----- Excerpted data -----
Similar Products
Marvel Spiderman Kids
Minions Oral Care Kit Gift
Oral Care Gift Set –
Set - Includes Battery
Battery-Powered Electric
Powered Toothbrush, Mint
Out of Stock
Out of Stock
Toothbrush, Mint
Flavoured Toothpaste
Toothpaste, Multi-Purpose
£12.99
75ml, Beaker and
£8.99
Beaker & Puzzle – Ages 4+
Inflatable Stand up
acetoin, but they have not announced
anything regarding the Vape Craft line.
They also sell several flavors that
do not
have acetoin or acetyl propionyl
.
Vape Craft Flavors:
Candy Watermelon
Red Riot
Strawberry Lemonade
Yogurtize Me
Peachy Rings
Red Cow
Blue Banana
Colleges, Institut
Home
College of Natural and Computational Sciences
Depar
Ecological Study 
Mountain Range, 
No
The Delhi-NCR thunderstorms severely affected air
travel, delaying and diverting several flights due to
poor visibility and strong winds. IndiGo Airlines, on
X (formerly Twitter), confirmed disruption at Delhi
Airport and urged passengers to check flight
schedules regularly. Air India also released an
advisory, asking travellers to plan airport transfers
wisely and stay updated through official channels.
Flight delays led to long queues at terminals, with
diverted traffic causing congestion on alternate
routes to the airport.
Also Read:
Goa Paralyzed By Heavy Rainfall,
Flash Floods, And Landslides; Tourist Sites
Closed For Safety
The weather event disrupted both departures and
-----
----- Excerpted data -----
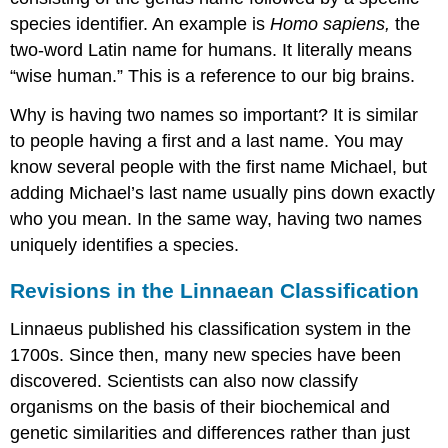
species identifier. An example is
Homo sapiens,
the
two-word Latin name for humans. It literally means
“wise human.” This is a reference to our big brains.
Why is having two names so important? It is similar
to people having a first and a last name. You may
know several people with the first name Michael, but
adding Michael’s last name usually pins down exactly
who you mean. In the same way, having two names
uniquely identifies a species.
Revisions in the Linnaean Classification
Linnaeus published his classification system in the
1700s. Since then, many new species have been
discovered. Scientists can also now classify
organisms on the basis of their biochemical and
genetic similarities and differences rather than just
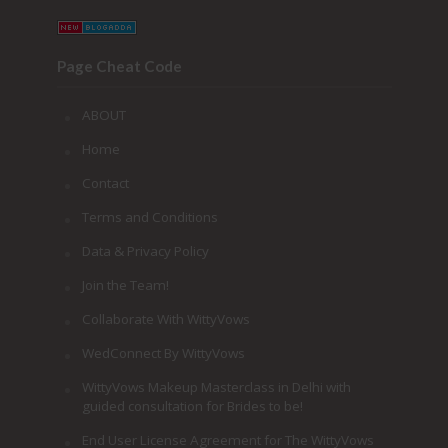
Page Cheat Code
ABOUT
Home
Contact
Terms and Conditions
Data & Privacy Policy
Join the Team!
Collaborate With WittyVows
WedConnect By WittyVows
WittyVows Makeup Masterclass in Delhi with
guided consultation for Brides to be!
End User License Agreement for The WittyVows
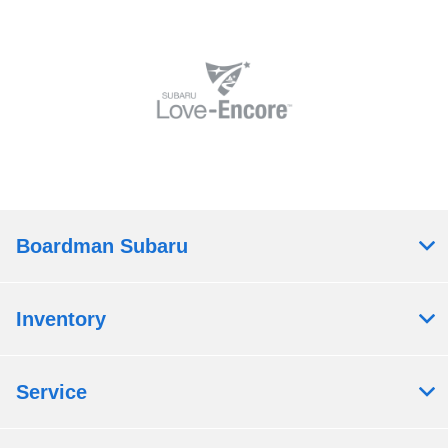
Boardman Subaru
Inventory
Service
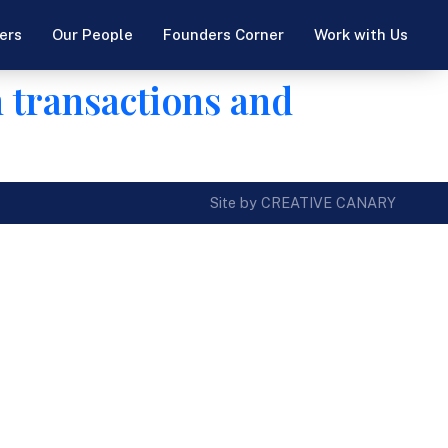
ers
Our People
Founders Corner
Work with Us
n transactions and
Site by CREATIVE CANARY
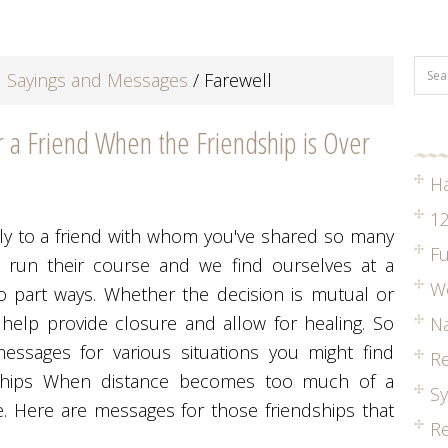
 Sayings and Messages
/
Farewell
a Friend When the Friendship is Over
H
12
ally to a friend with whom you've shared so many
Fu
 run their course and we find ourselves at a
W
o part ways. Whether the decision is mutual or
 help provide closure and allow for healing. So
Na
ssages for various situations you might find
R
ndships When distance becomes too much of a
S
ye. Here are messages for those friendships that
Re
-----
• **What you are asked to do**: Copy the lines above exactly, beginning at the line that has "have acetoin or acetyl propionyl" and stopping after the line that has "The weather event", and omit the rest.

• **Answer to the problem**:
have acetoin or acetyl propionyl
.
Vape Craft Flavors:
Candy Watermelon
Red Riot
Strawberry Lemonade
Yogurtize Me
Peachy Rings
Red Cow
Blue Banana
Colleges, Institut
Home
College of Natural and Computational Sciences
Depar
Ecological Study 
Mountain Range, 
No
The Delhi-NCR thunderstorms severely affected air
travel, delaying and diverting several flights due to
poor visibility and strong winds. IndiGo Airlines, on
X (formerly Twitter), confirmed disruption at Delhi
Airport and urged passengers to check flight
schedules regularly. Air India also released an
advisory, asking travellers to plan airport transfers
wisely and stay updated through official channels.
Flight delays led to long queues at terminals, with
diverted traffic causing congestion on alternate
routes to the airport.
Also Read:
Goa Paralyzed By Heavy Rainfall,
Flash Floods, And Landslides; Tourist Sites
Closed For Safety
The weather event disrupted both departures and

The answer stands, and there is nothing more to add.